On the board meeting side, Zeck ([covered here](/review/bojcovskij-klub-direktorov)) – co-founded by actor Edward Norton – built a platform for making board meetings more efficient and raised $7.5 million in its seed round last spring.
Bond's daily briefing feature is also reminiscent of Retellio ([related review](/review/podkast-sozdannyj-lichno-dlja-tebja)), which raised $1.3 million for an AI engine that turned customer support call data into weekly 30-minute podcast-style summaries for executives. Retellio has since expanded to producing various report formats for different roles – but the executive podcast remains one of its signature outputs.
For the broader category of AI assistants for executives, Fora ([covered previously](/review/pust-i-menshe-no-zato-dorozhe)) raised $3.8 million early last year for exactly that: an AI co-pilot for leaders designed to maintain organizational awareness and catch emerging problems early. It worked by analyzing all internal communications.

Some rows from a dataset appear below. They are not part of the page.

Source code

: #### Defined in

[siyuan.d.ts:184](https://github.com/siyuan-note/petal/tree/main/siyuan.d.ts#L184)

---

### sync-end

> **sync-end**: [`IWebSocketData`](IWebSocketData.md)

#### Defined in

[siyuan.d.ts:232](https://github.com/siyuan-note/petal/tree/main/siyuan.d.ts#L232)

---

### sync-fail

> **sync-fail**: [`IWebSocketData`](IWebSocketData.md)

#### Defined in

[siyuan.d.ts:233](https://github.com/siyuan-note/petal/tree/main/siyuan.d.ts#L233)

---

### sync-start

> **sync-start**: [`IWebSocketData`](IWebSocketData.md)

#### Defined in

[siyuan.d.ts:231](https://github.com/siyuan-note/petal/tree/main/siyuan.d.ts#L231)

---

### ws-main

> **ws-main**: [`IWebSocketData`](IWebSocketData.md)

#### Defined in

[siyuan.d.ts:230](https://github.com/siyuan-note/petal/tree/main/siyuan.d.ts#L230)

Since then, Fora has drifted – evolving from a tool specifically for top executives into something more generic for managers at any level. That's a telling pattern.

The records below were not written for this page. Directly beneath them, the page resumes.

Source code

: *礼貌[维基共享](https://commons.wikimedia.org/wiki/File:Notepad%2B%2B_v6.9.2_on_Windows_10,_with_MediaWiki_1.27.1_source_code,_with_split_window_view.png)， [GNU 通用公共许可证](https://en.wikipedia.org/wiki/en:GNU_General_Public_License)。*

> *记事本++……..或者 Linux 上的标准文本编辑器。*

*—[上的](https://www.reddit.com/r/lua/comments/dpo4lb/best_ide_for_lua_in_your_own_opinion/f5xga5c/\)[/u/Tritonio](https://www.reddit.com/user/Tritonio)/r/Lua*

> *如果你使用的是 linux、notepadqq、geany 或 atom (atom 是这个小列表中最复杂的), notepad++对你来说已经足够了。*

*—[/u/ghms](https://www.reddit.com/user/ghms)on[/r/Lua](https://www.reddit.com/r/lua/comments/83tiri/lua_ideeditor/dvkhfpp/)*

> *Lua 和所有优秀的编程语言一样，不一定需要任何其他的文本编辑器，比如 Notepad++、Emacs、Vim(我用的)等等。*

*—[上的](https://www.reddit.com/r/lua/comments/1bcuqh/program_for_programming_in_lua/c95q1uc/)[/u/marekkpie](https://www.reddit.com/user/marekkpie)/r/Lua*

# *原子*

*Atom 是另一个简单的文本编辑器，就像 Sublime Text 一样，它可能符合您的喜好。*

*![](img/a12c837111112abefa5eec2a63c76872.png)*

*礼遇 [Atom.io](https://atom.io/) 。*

AI maps remarkably well onto the executive function. The technology was built, at its core, to distill long documents and conversations into actionable summaries. And that is exactly one of the executive's primary jobs – maintaining a bird's-eye view of the organization through the signals that flow through it.
So AI-powered briefings are a solid starting point. The real question is: where does the product go from there?
You can expand the source set, diversify the output formats, layer in recommendations – the "extensive" path. But is that the best direction?
This mirrors a broader product development question. Think of two modes of growth – "extensive" and "intensive." Extensive development adds more of the same: more sources, more report types, more dashboards. Intensive development makes sequential additions that move the user measurably closer to their actual desired outcome.
Take an AI tool for sourcing acquisition targets for a private buyer. The extensive path adds more industries, regions, and filters. But the user's real goal is to earn money from the companies they buy. The intensive path looks different: add company valuation, then outreach and price negotiation, then deal documentation, then investor and lender connections, then post-acquisition management, then portfolio oversight. More filters can wait. Only intensive improvements genuinely compound the product's value – and those are what create lock-in with users who want the end result, not more intermediate steps.
Bond is notable because it actually has a declared end goal: eliminate middle management layers while enabling companies to execute 1,000 times faster.
Fora, by contrast, lost the thread – drifting from a focused executive tool into a general-purpose manager dashboard. Its founders got stuck iterating on the same functionality instead of committing to a destination and building toward it.
That makes Bond's next move fascinating. Will they ship something that genuinely moves executives closer to that "fewer managers, faster output" vision? Or will they start running circles around the same briefing functionality?
The concrete opportunity: don't wait to see what Bond does. Take their stated goal – reducing middle management – and build the next step yourself.
The broader principle: look at any product in any category and ask what the real end result looks like. Then stop adding features around the existing core and start plotting a roadmap toward that outcome.
The concrete opportunity in front of Bond's competitors is clear: pick up the "intensive" roadmap they've laid out and start building the next step – whether that's autonomous resource reallocation, AI-driven headcount forecasting, or a layer that connects executive intent directly to engineering output. The intensive path wins. Whichever team commits to it first will be hardest to displace.